I am working on taking backup my server data.
Some folders have data around 600GB
, I need to tar it as 6 files for 100GB
each.
I have google it got some idea to do it.(similar topic#1, similar topic#2 and so). we can achive it by
tar cvzf - data/ | split --bytes=100GB - sda1.backup.tar.gz.
Also we can untar it with
cat sda1.backup.tar.gz.* | tar xzvf -
My question is, Is there any way to do this job parallel (each tar as a separate process)? because it take long time to complete!

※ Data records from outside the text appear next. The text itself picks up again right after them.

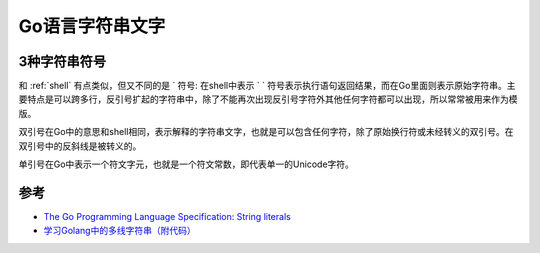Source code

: .. _go_string_literals:

=====================
Go语言字符串文字
=====================

3种字符串符号
================

和 :ref:`shell` 有点类似，但又不同的是 ` 符号: 在shell中表示 ` ` 符号表示执行语句返回结果，而在Go里面则表示原始字符串。主要特点是可以跨多行，反引号扩起的字符串中，除了不能再次出现反引号字符外其他任何字符都可以出现，所以常常被用来作为模版。

双引号在Go中的意思和shell相同，表示解释的字符串文字，也就是可以包含任何字符，除了原始换行符或未经转义的双引号。在双引号中的反斜线\是被转义的。

单引号在Go中表示一个符文字元，也就是一个符文常数，即代表单一的Unicode字符。

参考
======

- `The Go Programming Language Specification: String literals <http://docscn.studygolang.com/ref/spec#String_literals>`_
- `学习Golang中的多线字符串（附代码） <https://juejin.cn/post/7130469957166432287>`_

Or is there any other way to do this?
EDIT
Experiment:
# date;tar czf - ../saravana | split --bytes=1073741824 - data_bkp.;date
Wed May 18 09:28:32 MDT 2016
tar: Removing leading `../' from member names
tar: ../saravana: file changed as we read it
Wed May 18 09:51:08 MDT 2016
Result
-rw-r--r-- 1 root root 1073741824 May 18 09:31 data_bkp.aa
-rw-r--r-- 1 root root 1073741824 May 18 09:34 data_bkp.ab
-rw-r--r-- 1 root root 1073741824 May 18 09:38 data_bkp.ac
-rw-r--r-- 1 root root 1073741824 May 18 09:41 data_bkp.ad
-rw-r--r-- 1 root root 1073741824 May 18 09:49 data_bkp.ae
-rw-r--r-- 1 root root 904246985 May 18 09:51 data_bkp.af
# du -h data*
1.1G data_bkp.aa
1.1G data_bkp.ab
1.1G data_bkp.ac
1.1G data_bkp.ad
1.1G data_bkp.ae
863M data_bkp.af
This take 22 minutes and 36 seconds to complete!!
I was wondered during tar process only one cpu process is full out of four. Tar process only takes much cpu.
So I tried with parallel processing pigz
I found two parallel process tools PIGZ and PBZIP2 , for me PIGZ works great,
For 22 GB
test files ( 10MB files mostly, high in count not in size ) notmal tar
took 23~24 Minutes, pbzip2
also tooks same time(I don't take much research on this) and pigz took 8 minutes!!! So I choose pigz
.
Once I have done with pigz, all of my cpu goes to 95%
to 100%
, this makes other process slow, After some google I found a solution to limit this cpu usage, CPULIMIT
Finally I have used like this!!
$CPULIMIT_PATH -i -l $CPU_LIMIT_VALUE $TAR_PATH -I $PIGZ_PATH \
--ignore-failed-read -c sda1.backup.tar.gz
-i - all child process, important - otherwise cpu process will same
-l limit of the cpu in percentage
for this I used
CPU_LIMIT_VALUE=$(echo "$(nproc)*45" | bc);
This will give 45%
percent of all core, ie for 2 cores 90 and 4 cores 180 like that.